> **Extrait de page**:
○ ○ ○
American Schizo

Arte retrace l’histoire de la sale guerre du Vietnam au fil d’une copieuse série complète et ultra-fouillée. 

vietnam6_arte

À la fin des neuf épisodes de Vietnam, il ne reste plus beaucoup de questions. Juste une interrogation naïve à laquelle Ken Burns et Lynn Novick n’auraient pas pu répondre même s’il y avait consacré leur vie: pourquoi? On n’en tiendra pas rigueur au tandem de réalisateurs qui, au prix d’une décennie de travail minutieux, est parvenu à relever son défi de relater un conflit aux racines profondes, aux intérêts divergents et aux traces indélébiles. Un bourbier sans vainqueur qui raconte beaucoup de l’histoire du 20e siècle. Celle de la fin d’un monde colonialiste que la France et les États-Unis n’ont pas voulu voir. Puis, celle d’un peuple à qui on a voulu imposer une façon de vivre son indépendance, après la lui avoir refusée à ses propres conditions. Enfin, et surtout, celle d’une Amérique arrogante et vaniteuse tellement obsédée par le spectre de la menace communiste qu’elle a fermé les yeux sur ses propres démons.
○ ○ ○
> **Données enregistrées**:
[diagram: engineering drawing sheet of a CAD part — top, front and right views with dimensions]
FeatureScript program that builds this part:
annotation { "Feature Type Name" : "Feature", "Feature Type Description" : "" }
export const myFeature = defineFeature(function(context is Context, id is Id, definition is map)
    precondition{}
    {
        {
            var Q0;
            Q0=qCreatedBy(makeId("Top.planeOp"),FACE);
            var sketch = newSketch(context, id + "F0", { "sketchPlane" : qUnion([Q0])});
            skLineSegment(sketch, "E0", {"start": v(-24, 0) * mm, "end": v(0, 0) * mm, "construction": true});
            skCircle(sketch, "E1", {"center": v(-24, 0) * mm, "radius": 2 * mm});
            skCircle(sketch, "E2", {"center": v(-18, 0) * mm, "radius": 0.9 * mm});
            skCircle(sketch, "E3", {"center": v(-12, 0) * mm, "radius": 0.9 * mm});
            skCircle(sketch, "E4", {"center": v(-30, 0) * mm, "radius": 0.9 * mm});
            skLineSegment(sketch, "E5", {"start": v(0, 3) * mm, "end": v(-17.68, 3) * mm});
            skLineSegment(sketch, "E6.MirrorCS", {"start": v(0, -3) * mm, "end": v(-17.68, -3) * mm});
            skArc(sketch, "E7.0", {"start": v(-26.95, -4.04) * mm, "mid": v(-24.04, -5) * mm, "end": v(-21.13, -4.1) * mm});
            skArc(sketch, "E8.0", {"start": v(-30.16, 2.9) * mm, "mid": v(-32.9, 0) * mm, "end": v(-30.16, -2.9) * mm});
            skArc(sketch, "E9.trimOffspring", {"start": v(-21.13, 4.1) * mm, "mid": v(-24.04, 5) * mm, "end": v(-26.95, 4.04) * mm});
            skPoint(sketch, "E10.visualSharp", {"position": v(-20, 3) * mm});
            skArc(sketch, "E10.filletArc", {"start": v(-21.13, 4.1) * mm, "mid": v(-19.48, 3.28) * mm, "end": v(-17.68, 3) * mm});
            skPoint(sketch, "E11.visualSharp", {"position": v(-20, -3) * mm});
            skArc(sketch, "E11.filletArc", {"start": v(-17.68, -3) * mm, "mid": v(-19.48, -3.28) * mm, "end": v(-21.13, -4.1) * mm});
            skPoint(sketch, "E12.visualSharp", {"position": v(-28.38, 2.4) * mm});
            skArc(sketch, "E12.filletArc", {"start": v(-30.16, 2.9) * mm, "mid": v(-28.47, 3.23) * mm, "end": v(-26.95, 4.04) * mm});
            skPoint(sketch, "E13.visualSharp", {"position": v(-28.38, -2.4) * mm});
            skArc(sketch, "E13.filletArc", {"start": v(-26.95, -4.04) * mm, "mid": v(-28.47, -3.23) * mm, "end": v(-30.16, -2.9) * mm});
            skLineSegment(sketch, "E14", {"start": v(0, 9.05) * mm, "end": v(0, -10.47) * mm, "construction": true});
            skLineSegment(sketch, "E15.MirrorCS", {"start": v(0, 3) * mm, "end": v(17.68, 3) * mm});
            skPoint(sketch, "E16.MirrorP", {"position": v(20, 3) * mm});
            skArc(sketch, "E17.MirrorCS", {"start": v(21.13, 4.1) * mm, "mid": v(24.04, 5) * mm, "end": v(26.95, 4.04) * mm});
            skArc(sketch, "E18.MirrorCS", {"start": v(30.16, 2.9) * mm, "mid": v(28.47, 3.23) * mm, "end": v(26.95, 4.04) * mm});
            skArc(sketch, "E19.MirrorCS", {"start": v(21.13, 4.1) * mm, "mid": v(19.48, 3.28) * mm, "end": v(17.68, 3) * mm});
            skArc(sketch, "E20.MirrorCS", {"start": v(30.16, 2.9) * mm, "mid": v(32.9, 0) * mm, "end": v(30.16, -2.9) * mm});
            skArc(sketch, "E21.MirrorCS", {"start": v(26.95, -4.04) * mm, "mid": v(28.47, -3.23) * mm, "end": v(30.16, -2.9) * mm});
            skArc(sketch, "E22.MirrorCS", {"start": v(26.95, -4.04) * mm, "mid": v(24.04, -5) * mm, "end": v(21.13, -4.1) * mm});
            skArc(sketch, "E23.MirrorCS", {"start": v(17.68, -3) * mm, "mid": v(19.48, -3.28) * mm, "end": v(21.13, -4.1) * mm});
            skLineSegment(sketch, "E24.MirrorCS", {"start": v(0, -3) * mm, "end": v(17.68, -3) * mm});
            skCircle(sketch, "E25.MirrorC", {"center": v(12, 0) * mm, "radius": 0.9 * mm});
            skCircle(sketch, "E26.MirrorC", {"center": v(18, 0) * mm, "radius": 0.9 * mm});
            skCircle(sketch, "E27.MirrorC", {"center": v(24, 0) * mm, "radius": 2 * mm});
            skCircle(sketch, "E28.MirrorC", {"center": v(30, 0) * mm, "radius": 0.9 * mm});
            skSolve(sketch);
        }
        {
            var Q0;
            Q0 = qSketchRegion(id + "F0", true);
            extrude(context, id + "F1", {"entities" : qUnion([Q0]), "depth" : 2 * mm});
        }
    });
○ ○ ○
> **Consigne A**: D'après le texte sur la série Vietnam, combien de temps les deux réalisateurs ont-ils travaillé sur la série ?
> **Consigne B**: Le texte sur la série Vietnam dit que ce conflit raconte l'histoire du 20e siècle. Donnez les trois histoires qu'il cite.
> **Consigne C**: Écrivez la suite du texte sur la série Vietnam, à partir de sa dernière phrase.

> **Réponse A**: Une décennie.

> **Réponse B**:
- La fin d'un monde colonialiste que la France et les États-Unis n'ont pas voulu voir.
- Un peuple à qui on a voulu imposer une façon de vivre son indépendance, après la lui avoir refusée à ses propres conditions.
- Une Amérique arrogante et vaniteuse, tellement obsédée par le spectre de la menace communiste qu'elle a fermé les yeux sur ses propres démons.

> **Réponse C**:
Cette même Amérique impérialiste qui joue une partie de Risk à taille humaine en faisant puis défaisant les régimes de coups de pression en coups d’État. Elle qui se présente en chantre de la démocratie venue sauver les populations opprimées à l’autre bout de la terre alors qu’elle découvre, dans le sang et les slogans, que son Way of Life ne satisfait pas aux principes d’humanisme les plus élémentaires. Ceux pour lesquels les mouvements pour les droits civiques naissants se battent en son sein. Si la guerre du Vietnam fut un bordel, cette série est parfaitement à l’opposé de son sujet. Chronologiquement bien découpée, elle rend compte, à force de témoignages pertinents et d’archives à la pelle, des petites et grandes histoires qui ont engendré un des conflits les plus absurdes. S’ils ne le sont pas tous.